Amira Eltokhy received the M.S. degree in wireless mobile communication systems and the Ph.D. degree in microwave engineering from the University of Greenwich, London, U.K., in 2015 and 2019, respectively. She was a post-doctoral associate with Bangor University, Bangor, U.K., from 2019 to 2020. Afterwards, she worked as a lecturer at MSA, Egypt from 2020–2021. In addition to that, she started a company in MedTech since 2019. Currently, she is the CEO of Rapid Biolabs. Her research interests include microwave systems and biomedical engineering in addition to artificial intelligence integration in both fields.

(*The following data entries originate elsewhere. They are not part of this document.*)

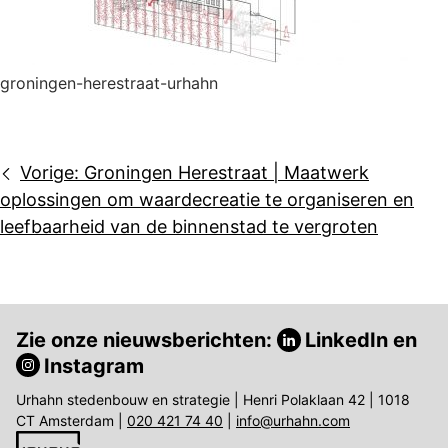
groningen-herestraat-urhahn
Bericht
Vorige:
Groningen Herestraat | Maatwerk
navigatie
oplossingen om waardecreatie te organiseren en
leefbaarheid van de binnenstad te vergroten
Zie onze nieuwsberichten:
LinkedIn
en
Instagram
Urhahn stedenbouw en strategie | Henri Polaklaan 42 | 1018
CT Amsterdam |
020 421 74 40
|
info@urhahn.com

Ahmed Fawzy Daw is a Ph.D. holder and researcher in Radiofrequency and Microwave field; he is a member of European Microwave Association and Senior Member IEEE. His researchers are focused on the microwave circuits, RF metamaterial designs, RF MEMS and its applications. He has more than 17 international publications in conferences and journals, and reviewer in many international journals. He is Assistant professor in electronics and communications department, and director of training and development unit from 2017.